* Passage to read:
As another example, the first type of entities is merchants, and the second type of entities is customers. The first node is associated with a merchant, and the second node is associated with a customer. The edge linking the first node and the second node represents a relationship or transaction between the merchant and the customer. The score indicates a likelihood of a completion of a purchase transaction between the merchant and the customer, through which the customer purchases a good or a service from the merchant.

In some embodiments, the system 200 is also configured to visualize a graph or a subgraph based on scores associated with the edges. FIG. 5 is a flowchart of an example method 500 of visualizing a graph, in accordance with one or more embodiments. In various embodiments, the method includes different or additional steps than those described in conjunction with FIG. 5. Further, in some embodiments, the steps of the method may be performed in different orders than the order described in conjunction with FIG. 5. The method described in conjunction with FIG. 5 may be carried out by system 200 in various embodiments, while in other embodiments, the steps of the method are performed by any computer system capable of accessing a pre-trained neural network.

The system 200 identifies 510 a subset of nodes in a graph that are in a neighborhood of a target node. The neighborhood of the target node may be defined based on a maximum number of edges between the target node and another node. For example, if a maximum number of edges is 2, the nodes that are within 2 edges from the target node (i.e., one or two edges) are identified as in the neighborhood. The system 200 identifies 520 a subset of edges that link the subset of nodes in the neighborhood. After or during identifying the subset of nodes, the subset edges that link the subset of nodes can also be identified.

The system 200 traverses 530 at least the subset of edges to compute a score for each edge in the subset. Traversing 530 the subset of edges includes for each edge in the subset, the system 200 computes a score, indicating a likelihood of an occurrence of a transaction between two nodes linked by the edge. This process may be performed based on steps 440-470 in FIG. 4. Traversing 530 the subset of edges will result in multiple scores, each of which corresponds to an edge in the subset of edges.

Data drawn from a collection:

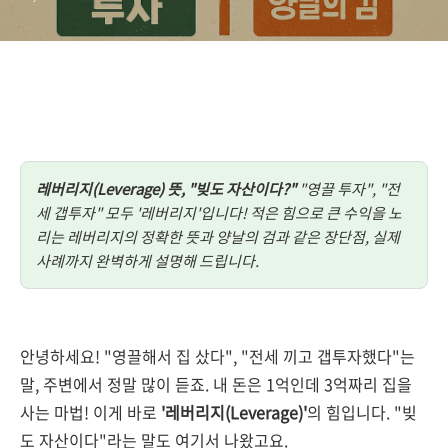
레버리지(Leverage) 뜻, "빚도 자산이다?"
"영끌 투자", "전
세 갭투자" 모두 '레버리지'입니다! 적은 힘으로 큰 수익을 노
리는 레버리지의 정확한 뜻과 양날의 검과 같은 장단점, 실제
사례까지 완벽하게 설명해 드립니다.
안녕하세요! "영끌해서 집 샀다", "전세 끼고 갭투자했다"는
말, 주변에서 정말 많이 듣죠. 내 돈은 1억인데 3억짜리 집을
사는 마법! 이게 바로
'레버리지(Leverage)'
의 힘입니다. "빚
도 자산이다"라는 말도 여기서 나왔고요.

* Instructions:
[1] In the text on graph scoring, if the maximum number of edges is 2, which nodes are identified as being in the neighborhood of the target node?
[2] Repeat the stretch of the text on graph scoring from "The system 200 identifies 510" through "also be identified.".

* Per-task outputs:
[1] The nodes within 2 edges of the target node, meaning one or two edges away.

[2]
The system 200 identifies 510 a subset of nodes in a graph that are in a neighborhood of a target node. The neighborhood of the target node may be defined based on a maximum number of edges between the target node and another node. For example, if a maximum number of edges is 2, the nodes that are within 2 edges from the target node (i.e., one or two edges) are identified as in the neighborhood. The system 200 identifies 520 a subset of edges that link the subset of nodes in the neighborhood. After or during identifying the subset of nodes, the subset edges that link the subset of nodes can also be identified.